Lewis and Clark County Courthouse
Posted at 5:22 PM, Nov 10, 2023
and last updated 2023-11-10 19:22:06-05

HELENA — During this year’s state legislative session, Montana lawmakers approved an increase in licensing fees for marijuana businesses that operate multiple dispensaries. However, that increase is on hold for now, as a part of an ongoing court case filed by business owners.

This week, attorneys for three marijuana licensees and the state of Montana submitted a joint agreement in Lewis and Clark County District Court to allow a 60-day preliminary injunction, preventing the state from collecting the increased fees from any providers. That injunction could be extended while the two sides work toward a negotiated settlement.

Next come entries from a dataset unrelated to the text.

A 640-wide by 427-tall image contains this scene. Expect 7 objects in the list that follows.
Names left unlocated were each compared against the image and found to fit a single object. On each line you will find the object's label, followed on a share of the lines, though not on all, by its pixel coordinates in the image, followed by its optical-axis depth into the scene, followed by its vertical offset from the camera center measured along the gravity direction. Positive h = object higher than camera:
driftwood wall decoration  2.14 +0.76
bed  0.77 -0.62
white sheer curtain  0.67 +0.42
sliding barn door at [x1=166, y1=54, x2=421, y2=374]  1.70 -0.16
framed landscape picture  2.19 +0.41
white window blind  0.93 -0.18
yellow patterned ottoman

House Bill 903, passed just before the end of the 2023 legislative session, made a number of changes to Montana’s marijuana laws. One of those changes was to the structure of dispensary license fees. Before, licensees paid a flat fee of $5,000 for each additional dispensary. Under the new law, they would pay $5,000 for the first, $10,000 for the second and another $5,000 added to the fee for each additional one.

For Granite Peak Holdings, which first challenged the law in August, the change in fees would have a significant impact. According to a legal filing in October, the company – under the name Elevated – operated ten dispensaries last year and has since opened another four, with three more in the approval process. Under the old system, 14 active dispensaries would require $70,000 in fees – compared with $525,000 under the new system.

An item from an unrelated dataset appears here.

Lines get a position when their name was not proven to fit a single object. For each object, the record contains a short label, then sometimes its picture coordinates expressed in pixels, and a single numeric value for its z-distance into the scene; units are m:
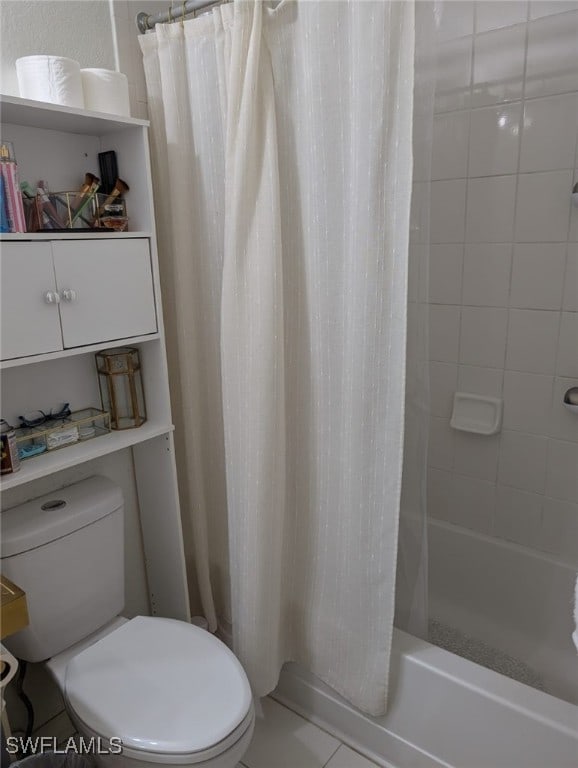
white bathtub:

Two other licensees – TSB, which operates 15 dispensaries as Top Shelf Botanicals, and MariMint, which operates five – joined the lawsuit, expressing the same concerns. They said the new fee structure would be an unjustified “taking” of their property.

“If the State is not enjoined from implementing its newly enacted fee structure, Plaintiffs will have to shut down many of their dispensary locations resulting in employee job losses, harm to the public who utilize the Plaintiffs’ dispensary locations, loss of value in their owned and leased locations, and liability arising from probable breaches of their lease obligations,” the businesses’ attorneys said in a filing.

The plaintiffs argued Montana hadn’t done enough to justify why companies operating multiple dispensaries should be treated so differently to those with one or two. They pointed to a section of state law that says fees in the marijuana system should only be high enough to cover the state’s costs for regulating it – and they said there’s no reason enforcing the rules on licensees with more dispensaries would be that much more expensive.

Attorneys with the Montana Department of Justice defended the law. In a filing last month, they argued the state does have legitimate regulatory costs when licensees decide to open additional dispensaries. They said the plaintiffs couldn’t establish that there is a taking of property simply because they don’t have the opportunity for more locations.

“The burden on Plaintiffs is minimal,” the state’s filing said. “There exists one reason and one reason only that Plaintiffs seek to open different marijuana industry locations under the same license – they want to make money.”

The case was set to receive a hearing in district court this week, but that was canceled when the two sides submitted their agreement on the injunction.

A spokesperson for the Montana Department of Justice confirmed to MTN that they are beginning negotiations with the plaintiffs in this case, but declined to comment further at this time.